Wenn es darum geht, Webseiten zu gestalten, ist ein "CMS" mit integrierter Upload-Funktion oder im Browser integriertem Dateimanager am sinnvollsten.

Es kommt im Alltag nicht unbedingt darauf an, daß unter Spitzenlast ein maximaler Durchsatz erreicht wird, sondern daß die alltäglichen Handlungen so leicht wie möglich über die Bühne gehen.
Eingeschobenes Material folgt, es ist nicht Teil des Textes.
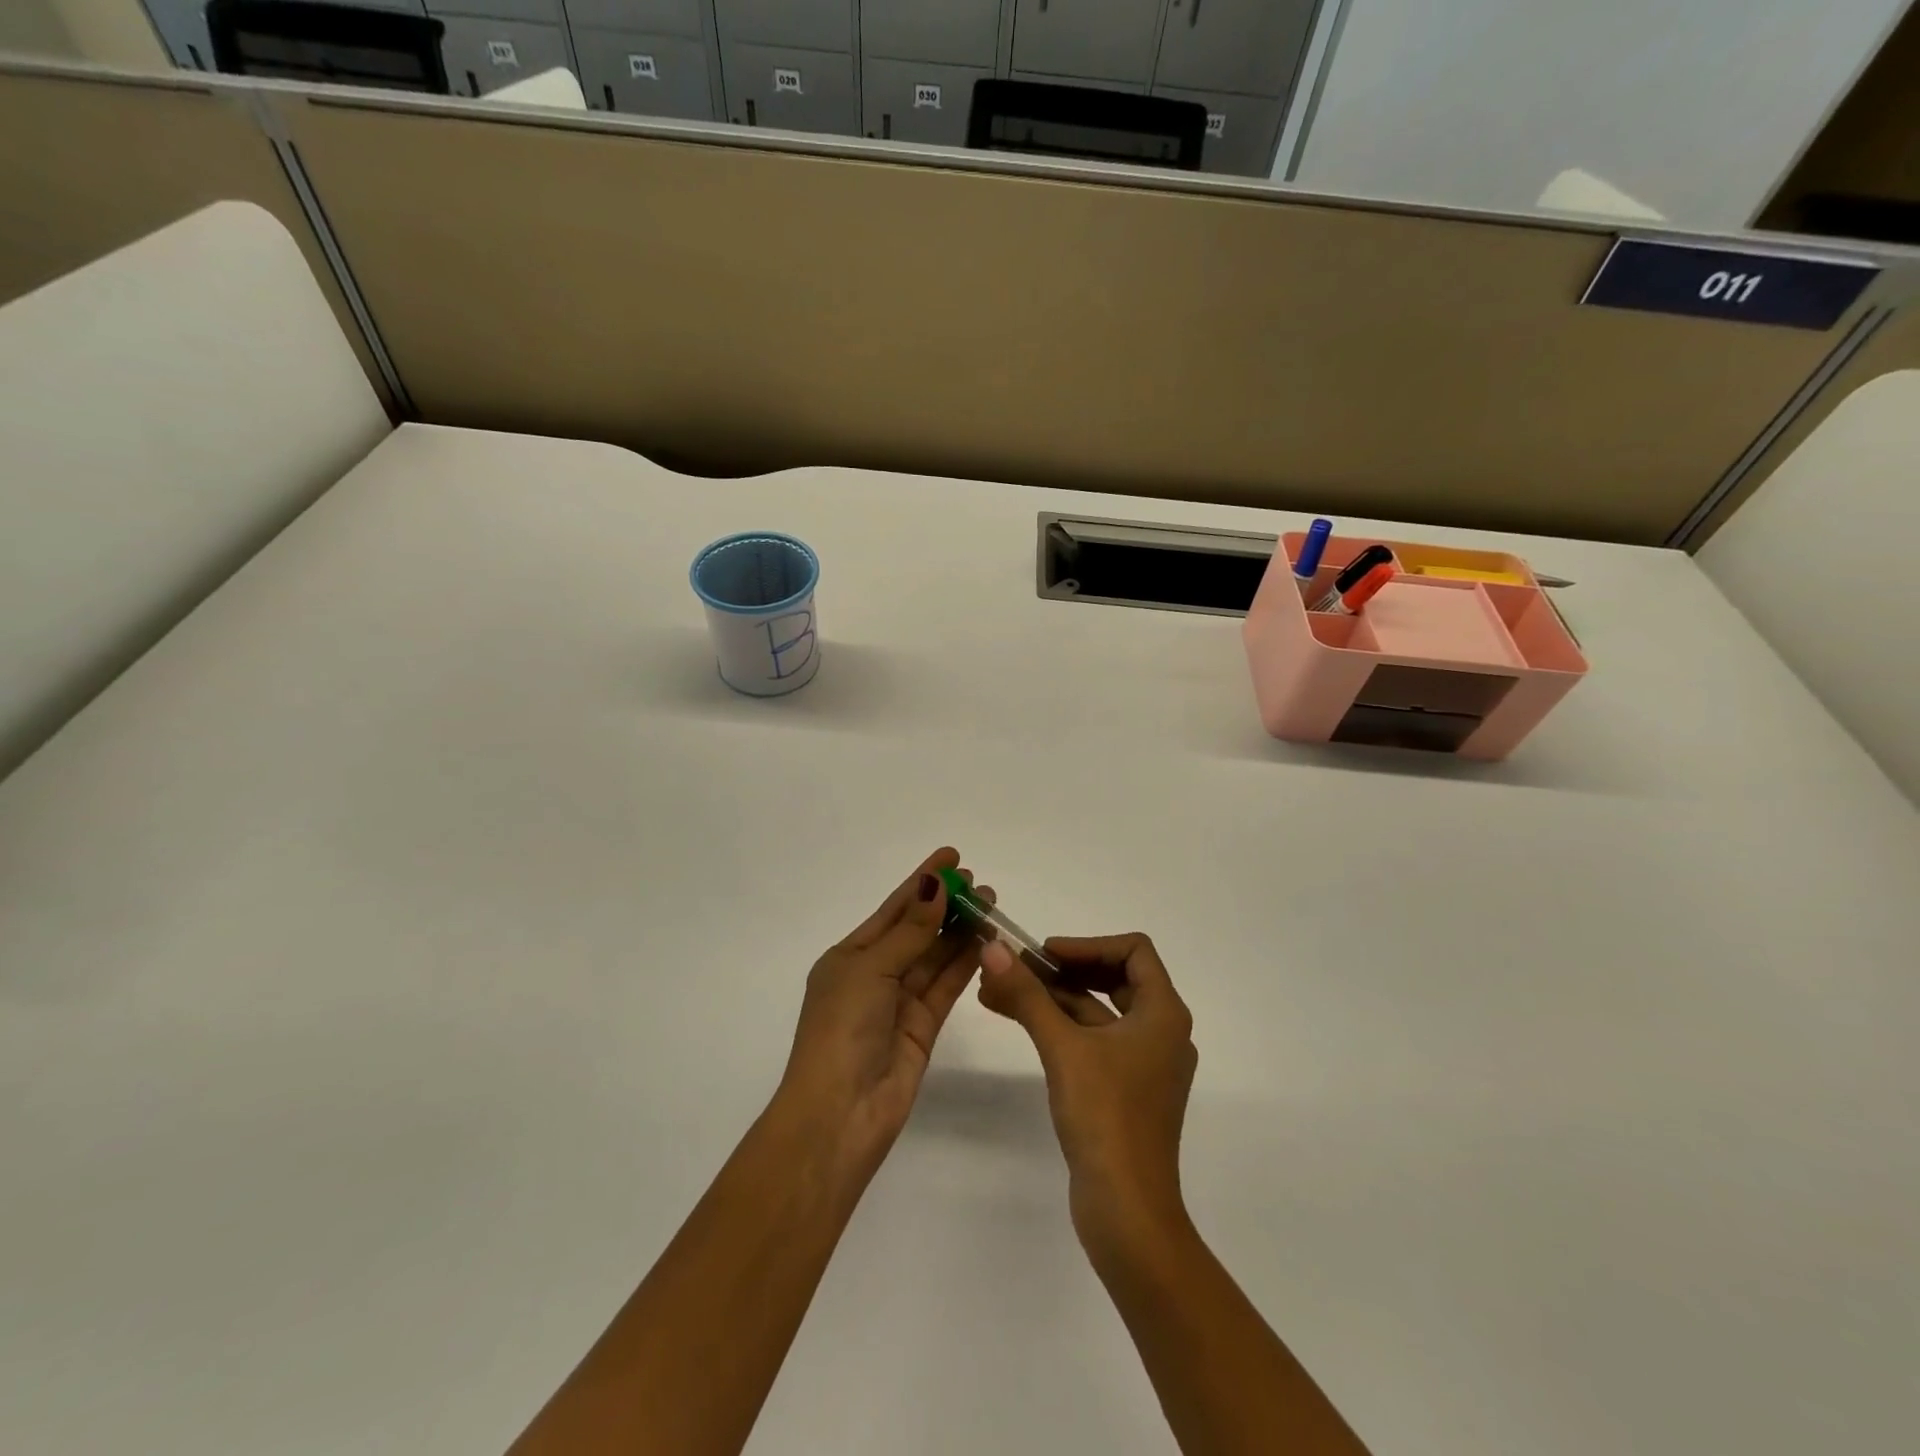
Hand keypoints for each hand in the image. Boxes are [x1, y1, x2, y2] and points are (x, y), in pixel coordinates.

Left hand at [777, 847, 991, 1178]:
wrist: (840, 1113)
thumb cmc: (842, 1029)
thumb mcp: (871, 969)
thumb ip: (910, 931)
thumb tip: (936, 886)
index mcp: (849, 957)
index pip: (893, 909)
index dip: (922, 881)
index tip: (951, 855)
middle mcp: (874, 974)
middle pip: (917, 930)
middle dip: (946, 904)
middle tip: (980, 882)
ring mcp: (899, 1002)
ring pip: (936, 956)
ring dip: (961, 930)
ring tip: (991, 903)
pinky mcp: (923, 1027)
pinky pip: (946, 985)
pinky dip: (966, 962)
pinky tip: (987, 940)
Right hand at [978, 933, 1196, 1252]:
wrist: (1128, 1213)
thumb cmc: (1106, 1117)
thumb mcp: (1063, 1048)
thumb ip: (1028, 995)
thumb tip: (993, 949)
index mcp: (1163, 1014)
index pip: (1134, 951)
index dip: (1087, 944)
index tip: (1045, 953)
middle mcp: (1161, 1032)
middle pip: (1114, 978)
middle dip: (1063, 969)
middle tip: (1019, 968)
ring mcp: (1143, 1064)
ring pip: (1096, 1012)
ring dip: (1052, 997)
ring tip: (998, 990)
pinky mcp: (1125, 1090)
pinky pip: (1092, 1041)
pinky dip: (1058, 1027)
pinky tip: (1017, 1020)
Ersteres wird sonst sofort wieder dadurch ins Gegenteil verkehrt, daß Leute ganze Verzeichnisse zwischen ihren lokalen Rechnern und dem Server kopieren, wo sie eigentlich nur einzelne Dateien benötigen.

Eine Ergänzung vielleicht aus Sicherheitssicht:
Die flexibelste Behandlung von Rechteeinstellungen bekommt man, wenn man einen eigenen Dateimanager über HTTP + PHP realisiert.
 
Original von Harry Boeck
Die flexibelste Behandlung von Rechteeinstellungen bekommt man, wenn man einen eigenen Dateimanager über HTTP + PHP realisiert.

das ist wohl wahr.
dazu sollte man jedoch ziemlich gut php coden können, um nicht irgendwelche Lücken rein zu bringen, die das gesamte Rechte-Management wieder untergraben ;-)
 
Original von bitmuncher

AD wird meist genutzt um Benutzer, Gruppen, Email-Postfächer und deren Rechte (..)

z.B. Zugriffsrechte aud Dateien/Ordner.

Aber wir kommen irgentwie vom Thema ab.

Die Idee von "Harry Boeck" ist eigentlich die einfachste.
Windows-Freigaben.
Mit ein bisschen fummeln könnte man da auch minimal Rechte verwalten.